Thank you also for pointing out the emotional and communal aspects of the tradition, though, because we can often forget that much of the practice is about nourishing the heart, even if/when that’s not always apparent :slight_smile:


Strange, how culture works, isn’t it? In the United States, the snowy Christmas was turned into a major part of our modern mythology for a number of decades after World War II. Frosty the Snowman. Jack Frost. Rudolph the Red-nosed Reindeer. Etc. It all made sense to me as a child because I grew up in the Midwest where a snowy winter and four seasons was the natural order of the universe.

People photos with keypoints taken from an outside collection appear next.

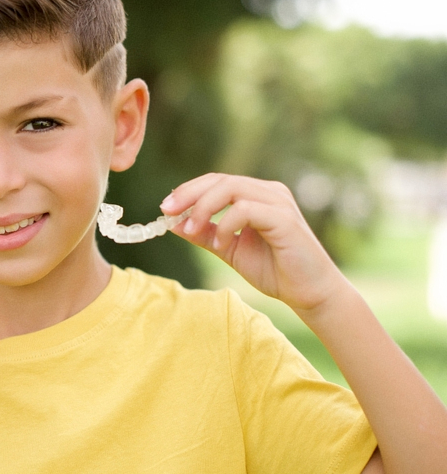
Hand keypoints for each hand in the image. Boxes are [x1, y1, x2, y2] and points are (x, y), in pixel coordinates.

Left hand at [160, 173, 347, 313]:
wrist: (309, 293)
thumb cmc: (274, 270)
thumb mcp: (228, 250)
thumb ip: (204, 234)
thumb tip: (173, 223)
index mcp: (257, 195)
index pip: (217, 182)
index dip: (188, 190)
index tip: (165, 207)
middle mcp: (269, 192)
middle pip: (221, 180)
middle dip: (189, 194)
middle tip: (168, 211)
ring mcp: (278, 202)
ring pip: (232, 189)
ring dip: (204, 208)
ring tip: (191, 231)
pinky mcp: (284, 218)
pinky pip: (246, 209)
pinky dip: (226, 224)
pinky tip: (221, 243)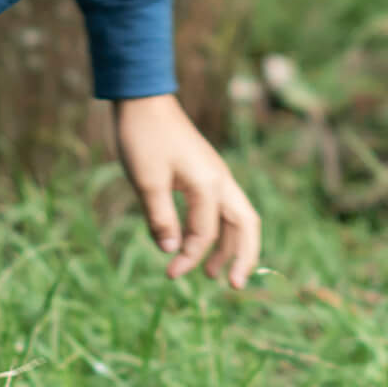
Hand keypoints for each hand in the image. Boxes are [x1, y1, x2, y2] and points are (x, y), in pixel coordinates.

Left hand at [112, 95, 260, 289]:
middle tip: (235, 287)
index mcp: (208, 184)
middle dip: (243, 257)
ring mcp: (215, 175)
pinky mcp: (204, 172)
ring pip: (235, 217)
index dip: (190, 257)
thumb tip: (171, 252)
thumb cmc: (143, 137)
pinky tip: (198, 241)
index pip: (205, 234)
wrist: (142, 98)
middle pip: (245, 225)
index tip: (170, 274)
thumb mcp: (146, 181)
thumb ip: (161, 219)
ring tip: (212, 274)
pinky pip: (220, 207)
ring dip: (228, 246)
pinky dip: (215, 228)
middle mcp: (220, 180)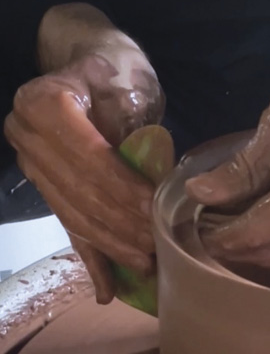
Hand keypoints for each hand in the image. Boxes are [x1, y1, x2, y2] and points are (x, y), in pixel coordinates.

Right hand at [4, 4, 164, 302]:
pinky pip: (69, 225)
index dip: (122, 188)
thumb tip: (152, 184)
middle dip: (121, 225)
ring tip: (146, 267)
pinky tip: (108, 291)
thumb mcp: (129, 85)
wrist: (89, 63)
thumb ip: (133, 130)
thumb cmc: (114, 68)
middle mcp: (28, 138)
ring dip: (111, 246)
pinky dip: (92, 258)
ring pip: (75, 215)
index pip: (88, 157)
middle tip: (158, 248)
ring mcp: (34, 167)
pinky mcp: (48, 187)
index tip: (154, 210)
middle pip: (80, 193)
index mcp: (44, 105)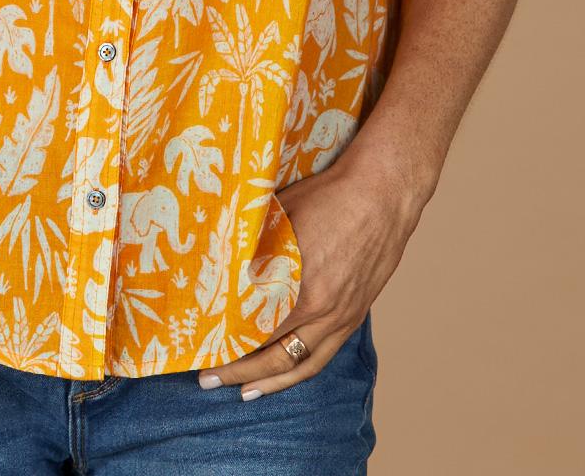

But if an American was in the South or on the West coast, none of that would have made any sense unless they were a recent immigrant from the East. Snow? What’s snow? In southern California where I am today, rain is an amazing thing. We had a morning shower in July this year, and people literally stood outside their front doors looking blearily up at the heavens. “This never happens!” my native roommate remarked.

To me, a four-season person, California is equal parts bizarre and wonderful. In the “winter” (which my mind considers a new and wondrous season called “Fall-and-Spring”) it cools off and rains. Some trees are confused and drop there leaves; I suppose because they, too, are transplants from a different climate. The native trees, however, know what time it is: Time to bloom and grow as much as possible! It’s the rainy season! Yay!

Myself, I’m practically an eskimo, having spent most of my adult life in a place where cold weather would last four or five months. The mind’s conditioning by the past is so clear and obvious in situations like this.


Such a good essay, and so in line with my own migrant (UK —>NSW) experience. It’s illogical that seasonal practices should be transported according to the Gregoriyan calendar, with no attempt to match season to season.

It’s even called the Rains retreat, so holding it in a drier season makes little sense. Far wiser to respond to the felt environment.

Regarding Christmas, it’s rather ironic as well, because Christ wasn’t born on 25th December. Celebration of his birth - in Europe - was grafted onto an older Pagan observance of the winter solstice. An event that wasn’t originally seasonally connected became totally identified with cold winter.

Perhaps one of the long term effects of globalisation will be that people will rethink the transplanting of traditions.